Load data using a field-to-column mapping. The example also shows how a function call can be used to apply a function to one or more fields before mapping to a single column named odd_column:
dsbulk load 
  -url /tmp/dsbulkblog/iris.csv 
  -k dsbulkblog 
  -t iris_with_id 
  --schema.mapping "sepal_length = sepal_length, sepal_width = sepal_width, petal_length = petal_length, 
    petal_width = petal_width, species = species, id = id, max(sepal_length, petal_length) = odd_column"
With default port for cluster hosts, keyspace, table, and mapping set in conf/application.conf:
dsbulk load -url https://192.168.1.100/data/export.csv -h '10.200.1.3,10.200.1.4'
Load table table1 in keyspace ks1 from a CSV file, where double-quote characters in fields are escaped with a double-quote; for example, "f1","value with ""quotes"" and more" is a line in the CSV file:
dsbulk load -url ~/export.csv -k ks1 -t table1 -escape '\"'
Loading collections to a table has some specific helpful simplification.

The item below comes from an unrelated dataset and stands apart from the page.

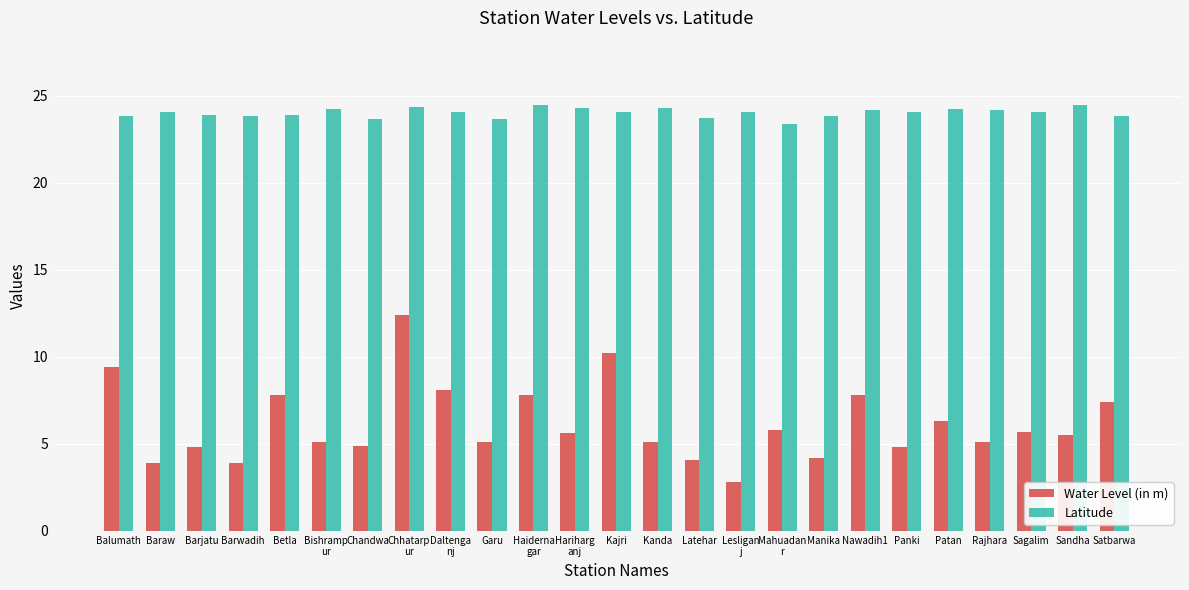

True or false: Water Level (in m) has a value of 4.1 at Latehar.

True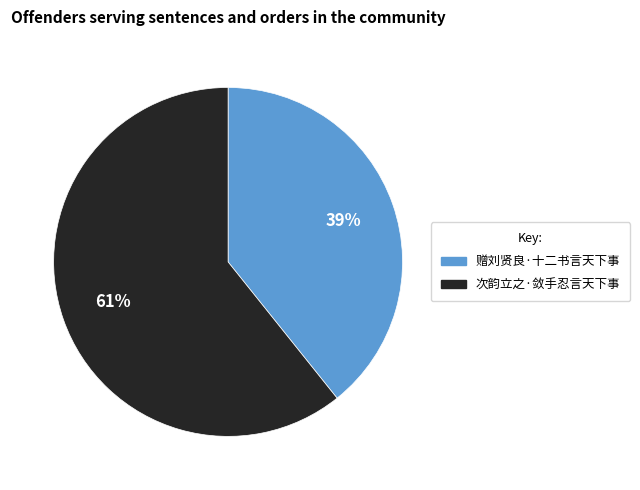

Which has a higher value, 赠刘贤良·十二书言天下事 or 次韵立之·敛手忍言天下事?

次韵立之·敛手忍言天下事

Collections inside a CSV file can either contain valid JSON or simpler non-compliant JSON. For example, for the following table:
CREATE TABLE t1 (col1 set<int> PRIMARY KEY, col2 list<int>, col3 map<text,int>);
This pipe-delimited CSV file contains valid JSON and could be loaded:
col1|col2|col3
[1,2,3]|[1,2,3]|{"key1":1,"key2":2}
or this similar CSV file could also be loaded:
col1|col2|col3
1,2,3|1,2,3|"key1":1,"key2":2
Notice that the surrounding brackets and braces are omitted from the valid JSON in the third column.
Important: Simplification of the JSON data will not work for nested collections. If your table has a column col4 of type list<list<int>>, only the outermost structure can omit the surrounding characters. For example:
col1,col2,col3,col4
[1,2,3]|[1,2,3]|{"key1":1,"key2":2}|[[1,2,3],[4,5,6]]
can be simplifed to:
col1,col2,col3,col4
1,2,3|1,2,3|"key1":1,"key2":2|[1,2,3],[4,5,6]
but the inner list items cannot be simplified further.